> WHAT YOU WILL DO:
[A] In the passage about the "sing-song" girls, how much did the girls get for their singing on each occasion?
[B] Repeat the part of the passage about the "sing-song" girls between "At that time" and "of an entertainer.", inclusive.
[C] Pick up the passage about the "sing-song" girls after its last sentence and continue it.

> GIVEN TEXT:
At that time the entertainment halls had strict regulation; every prostitute who took part had to know at least a few songs and be able to sing them, and the young girls had to be under the tutelage of an older one in order to gain admission to the stage. That the entertainers or "sing-song" girls practised prostitution in their residences was an open secret, but they themselves said they only sold their skill, and would not admit the secret vice. Included in the duties of these entertainers, besides singing or reciting, they had to assist in drinking festivities. They were often sent out just for this purpose; and they would sit close to the guests and make themselves agreeable, while at the same time preserving the decorum of an entertainer.

Ostensibly they had only one source of income, that is they got a little for their singing; but this was only one dollar for each occasion; the expenses were heavy, and if the girls had depended only on that one source, would they not have died of hunger? But their actual receipts were not small as they had other sources of income; when they sold themselves they received high prices, so that although their apparent income was small, yet they were able to display great extravagance, and might be seen with opium pipes or water tobacco pipes worth eight hundred or a thousand taels. As for the splendour and extravagance of their clothing there is no need to speak about it.

But even when their numbers increased, these "singsong" girls or professional entertainers could not be reckoned as of the ordinary stream of the vice world, as their price was still very high, and only officials and rich people could approach them. They were the aristocracy of the prostitutes and although they sold themselves to vice, yet they did not have a very hard time, and they met very little in the way of ill-treatment.

In the early days of Kuang Hsu the "sing-song" girls of the Chinese city nearly all migrated to the International Settlement, and their signboards could be seen in many streets; their number was then from 200 to 300. Entertainment halls were popular, with five or six girls attached to each, and having an old entertainer as manager. Formerly the entertainers did not speak openly about accepting guests for the night, but later they face to face talked jokingly about the price of this indulgence.

> MATERIAL PROVIDED:

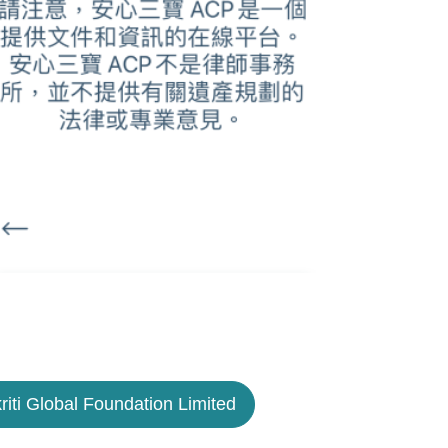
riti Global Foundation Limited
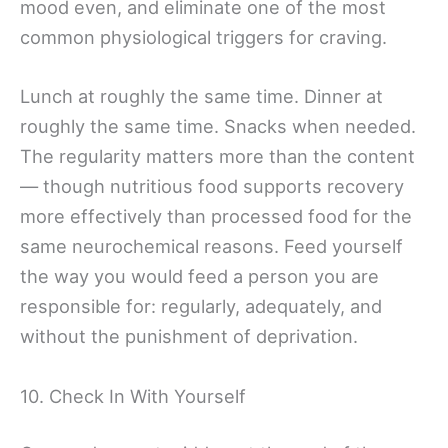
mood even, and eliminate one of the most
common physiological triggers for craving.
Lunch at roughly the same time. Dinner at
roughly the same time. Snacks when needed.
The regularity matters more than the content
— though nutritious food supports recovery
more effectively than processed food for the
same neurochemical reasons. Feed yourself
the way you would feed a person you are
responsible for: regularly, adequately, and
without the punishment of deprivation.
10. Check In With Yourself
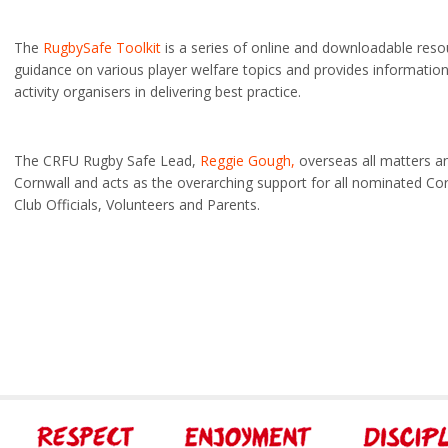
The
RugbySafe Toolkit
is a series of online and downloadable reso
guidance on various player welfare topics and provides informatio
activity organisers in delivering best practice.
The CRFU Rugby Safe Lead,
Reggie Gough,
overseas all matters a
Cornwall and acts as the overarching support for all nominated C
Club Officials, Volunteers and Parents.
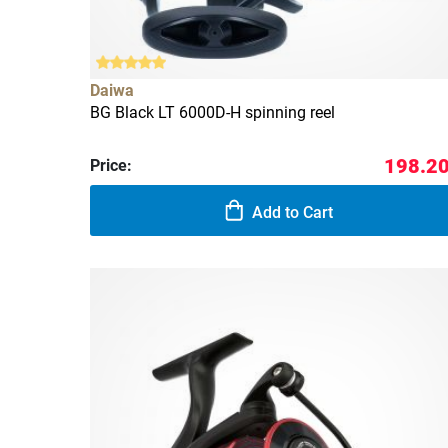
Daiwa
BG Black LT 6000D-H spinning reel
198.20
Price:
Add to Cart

==

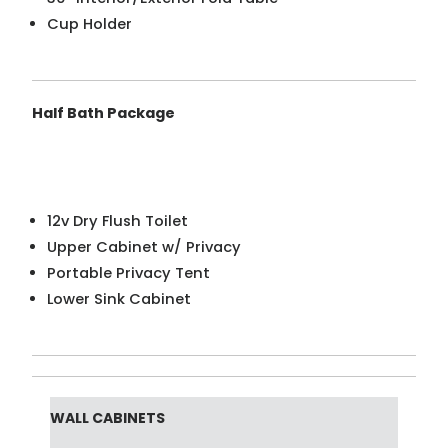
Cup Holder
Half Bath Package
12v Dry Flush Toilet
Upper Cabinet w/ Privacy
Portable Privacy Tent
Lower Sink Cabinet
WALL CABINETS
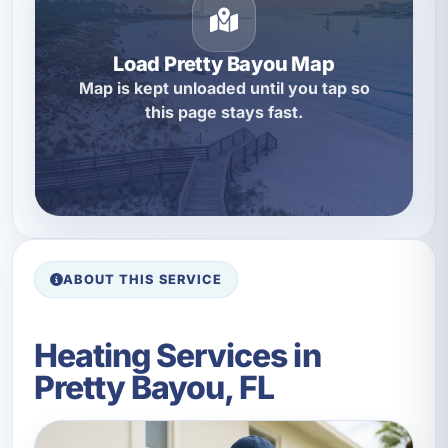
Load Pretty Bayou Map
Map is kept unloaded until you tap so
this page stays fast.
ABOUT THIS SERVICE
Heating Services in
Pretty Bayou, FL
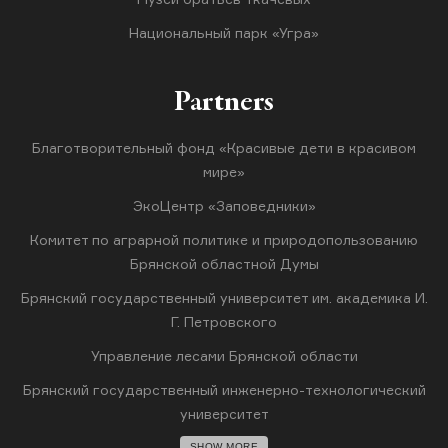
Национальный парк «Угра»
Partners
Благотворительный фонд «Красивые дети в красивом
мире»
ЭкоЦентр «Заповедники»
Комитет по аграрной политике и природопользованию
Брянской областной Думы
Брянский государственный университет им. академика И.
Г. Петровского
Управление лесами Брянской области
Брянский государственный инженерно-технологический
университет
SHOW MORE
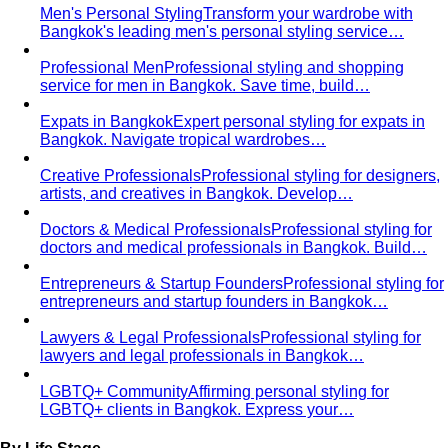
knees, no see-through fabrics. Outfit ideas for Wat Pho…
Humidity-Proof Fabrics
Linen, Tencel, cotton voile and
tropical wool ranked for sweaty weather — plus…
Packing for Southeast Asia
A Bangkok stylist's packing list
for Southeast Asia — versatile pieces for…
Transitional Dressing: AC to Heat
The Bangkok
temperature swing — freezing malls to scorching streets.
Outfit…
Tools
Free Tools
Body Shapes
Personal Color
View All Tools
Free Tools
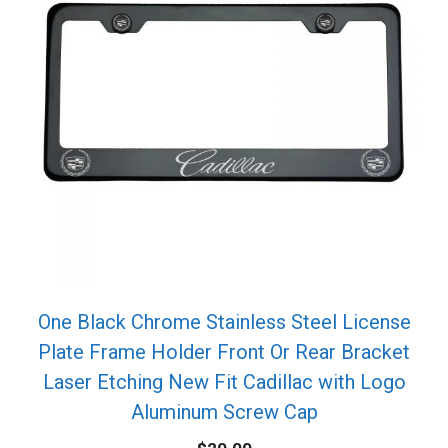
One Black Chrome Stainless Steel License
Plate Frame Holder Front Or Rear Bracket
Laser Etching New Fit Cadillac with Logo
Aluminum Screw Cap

> TASK-BY-TASK OUTPUTS:
[A] One dollar for each occasion.

[B]
At that time the entertainment halls had strict regulation; every prostitute who took part had to know at least a few songs and be able to sing them, and the young girls had to be under the tutelage of an older one in order to gain admission to the stage. That the entertainers or "sing-song" girls practised prostitution in their residences was an open secret, but they themselves said they only sold their skill, and would not admit the secret vice. Included in the duties of these entertainers, besides singing or reciting, they had to assist in drinking festivities. They were often sent out just for this purpose; and they would sit close to the guests and make themselves agreeable, while at the same time preserving the decorum of an entertainer.

[C]
As the price of the entertainers became lower, the number of men who consorted with them for vice became more, and as the number of men increased, so the number of entertainers also increased. But the life became gradually harder; the girls used to live in good houses, wear fine clothes and adornments, and also have good food; this was considered the proper thing. As they became more numerous and the price less, the housing and clothing and jewelry, etc., might still be passable, but in food they came off badly. This was because house, clothing, etc., were part of the stock-in-trade to attract men, while the food was a matter for the girls themselves. It was truly said that as the business of the "sing-song" girls became more extensive, their own position became steadily worse. When the prices were cheapened, many men who could not before compete with the rich patrons, were now able to take advantage of the situation and so visited the residences of the girls, and the girls could not, as before, select their patrons from the most apparently respectable, but they were obliged to receive even grooms, actors, and others. The richer patrons of the past had some respect for etiquette and appearances, so the worst forms of vicious indulgence could to some extent be avoided; but with grooms, actors, etc., there was no preserving of decorum, and no limit to the kinds of low practices, and a bad reputation was the result.

But even when the price of vice was lower than it used to be, yet it was not easy to gain entrance to an entertainer's residence. Unless one had an introducer he had to seek an invitation by means of paying for the girl's songs at the entertainment hall, and this required repeating for days; then when entrance to the residence had been gained it was not at all certain that the girl would sell her favours on short acquaintance. This being so, men of strong passion did not care for the slow process, and as at that time the "Ch'ang San" prostitutes were numerous and easily accessible, and cheap, many men turned in that direction, and the commercialized vice of the "sing-song" girls was interfered with by the Ch'ang San girls. Attempts have been made to reestablish the prestige of the shu yu, but these have been short-lived, and the name shu yu is now chiefly one of past history.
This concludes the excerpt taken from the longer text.